→ **PROBLEM DESCRIPTION**
Starting at the first line of the data below, write out each line exactly until you reach the line containing "35     Order 1 r", and include that line too.

Plain-text document sources
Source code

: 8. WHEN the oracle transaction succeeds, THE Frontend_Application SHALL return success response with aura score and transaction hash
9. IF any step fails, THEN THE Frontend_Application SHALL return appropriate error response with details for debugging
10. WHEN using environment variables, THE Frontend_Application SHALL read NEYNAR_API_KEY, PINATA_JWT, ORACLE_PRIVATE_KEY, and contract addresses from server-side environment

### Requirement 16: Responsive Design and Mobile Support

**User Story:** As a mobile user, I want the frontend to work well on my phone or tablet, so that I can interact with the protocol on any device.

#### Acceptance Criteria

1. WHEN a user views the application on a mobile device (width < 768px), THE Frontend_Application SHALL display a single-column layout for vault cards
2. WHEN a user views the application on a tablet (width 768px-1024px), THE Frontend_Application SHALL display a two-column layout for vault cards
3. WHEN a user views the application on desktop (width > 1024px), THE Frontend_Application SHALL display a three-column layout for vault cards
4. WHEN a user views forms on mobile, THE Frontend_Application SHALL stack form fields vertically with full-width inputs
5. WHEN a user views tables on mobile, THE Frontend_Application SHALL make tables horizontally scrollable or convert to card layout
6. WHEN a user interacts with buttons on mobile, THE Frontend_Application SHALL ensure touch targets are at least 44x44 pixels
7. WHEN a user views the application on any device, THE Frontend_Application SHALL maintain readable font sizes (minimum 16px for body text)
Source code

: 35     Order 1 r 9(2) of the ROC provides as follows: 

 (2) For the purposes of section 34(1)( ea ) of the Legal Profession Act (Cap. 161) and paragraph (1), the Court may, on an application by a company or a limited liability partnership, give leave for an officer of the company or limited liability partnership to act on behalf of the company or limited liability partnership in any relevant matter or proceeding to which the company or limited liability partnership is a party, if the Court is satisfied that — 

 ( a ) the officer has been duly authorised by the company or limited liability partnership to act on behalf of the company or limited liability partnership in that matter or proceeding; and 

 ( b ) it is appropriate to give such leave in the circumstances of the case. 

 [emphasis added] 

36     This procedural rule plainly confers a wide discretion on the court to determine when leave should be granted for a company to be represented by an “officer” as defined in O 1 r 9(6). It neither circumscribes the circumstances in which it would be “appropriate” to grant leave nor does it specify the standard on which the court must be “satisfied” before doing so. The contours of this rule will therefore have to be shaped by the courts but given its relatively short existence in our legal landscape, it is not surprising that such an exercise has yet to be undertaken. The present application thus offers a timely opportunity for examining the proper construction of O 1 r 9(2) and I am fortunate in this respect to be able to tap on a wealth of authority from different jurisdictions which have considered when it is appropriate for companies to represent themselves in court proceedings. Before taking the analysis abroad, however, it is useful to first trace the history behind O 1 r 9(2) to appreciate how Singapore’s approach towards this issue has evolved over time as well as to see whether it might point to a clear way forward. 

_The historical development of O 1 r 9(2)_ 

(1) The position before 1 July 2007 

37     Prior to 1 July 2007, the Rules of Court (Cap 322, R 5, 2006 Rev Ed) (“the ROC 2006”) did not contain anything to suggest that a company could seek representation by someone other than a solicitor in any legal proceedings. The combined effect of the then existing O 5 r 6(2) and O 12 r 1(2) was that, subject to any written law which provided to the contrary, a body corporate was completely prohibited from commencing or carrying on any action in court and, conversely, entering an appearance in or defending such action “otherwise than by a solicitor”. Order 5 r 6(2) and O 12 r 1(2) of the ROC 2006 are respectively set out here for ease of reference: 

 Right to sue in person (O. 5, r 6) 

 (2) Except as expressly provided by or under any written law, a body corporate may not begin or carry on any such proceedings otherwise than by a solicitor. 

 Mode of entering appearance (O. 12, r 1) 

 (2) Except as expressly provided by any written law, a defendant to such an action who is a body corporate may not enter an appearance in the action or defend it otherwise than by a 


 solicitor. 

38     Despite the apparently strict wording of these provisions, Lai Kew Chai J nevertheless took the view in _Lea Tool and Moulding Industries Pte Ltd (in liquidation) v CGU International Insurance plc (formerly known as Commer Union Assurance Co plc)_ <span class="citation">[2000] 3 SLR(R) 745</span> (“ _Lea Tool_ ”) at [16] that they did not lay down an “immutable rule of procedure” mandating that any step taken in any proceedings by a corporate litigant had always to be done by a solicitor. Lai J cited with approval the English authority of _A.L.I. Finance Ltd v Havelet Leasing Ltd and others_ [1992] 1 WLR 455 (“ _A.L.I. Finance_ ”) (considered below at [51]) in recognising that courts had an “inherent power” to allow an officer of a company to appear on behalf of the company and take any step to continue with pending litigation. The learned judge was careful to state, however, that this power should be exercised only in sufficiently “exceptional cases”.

→ **RESULT OF THIS TASK**
Source code

: 8. WHEN the oracle transaction succeeds, THE Frontend_Application SHALL return success response with aura score and transaction hash
9. IF any step fails, THEN THE Frontend_Application SHALL return appropriate error response with details for debugging
10. WHEN using environment variables, THE Frontend_Application SHALL read NEYNAR_API_KEY, PINATA_JWT, ORACLE_PRIVATE_KEY, and contract addresses from server-side environment

### Requirement 16: Responsive Design and Mobile Support

**User Story:** As a mobile user, I want the frontend to work well on my phone or tablet, so that I can interact with the protocol on any device.

#### Acceptance Criteria

1. WHEN a user views the application on a mobile device (width < 768px), THE Frontend_Application SHALL display a single-column layout for vault cards
2. WHEN a user views the application on a tablet (width 768px-1024px), THE Frontend_Application SHALL display a two-column layout for vault cards
3. WHEN a user views the application on desktop (width > 1024px), THE Frontend_Application SHALL display a three-column layout for vault cards
4. WHEN a user views forms on mobile, THE Frontend_Application SHALL stack form fields vertically with full-width inputs
5. WHEN a user views tables on mobile, THE Frontend_Application SHALL make tables horizontally scrollable or convert to card layout
6. WHEN a user interacts with buttons on mobile, THE Frontend_Application SHALL ensure touch targets are at least 44x44 pixels
7. WHEN a user views the application on any device, THE Frontend_Application SHALL maintain readable font sizes (minimum 16px for body text)
Source code

: 35     Order 1 r 9(2) of the ROC provides as follows: 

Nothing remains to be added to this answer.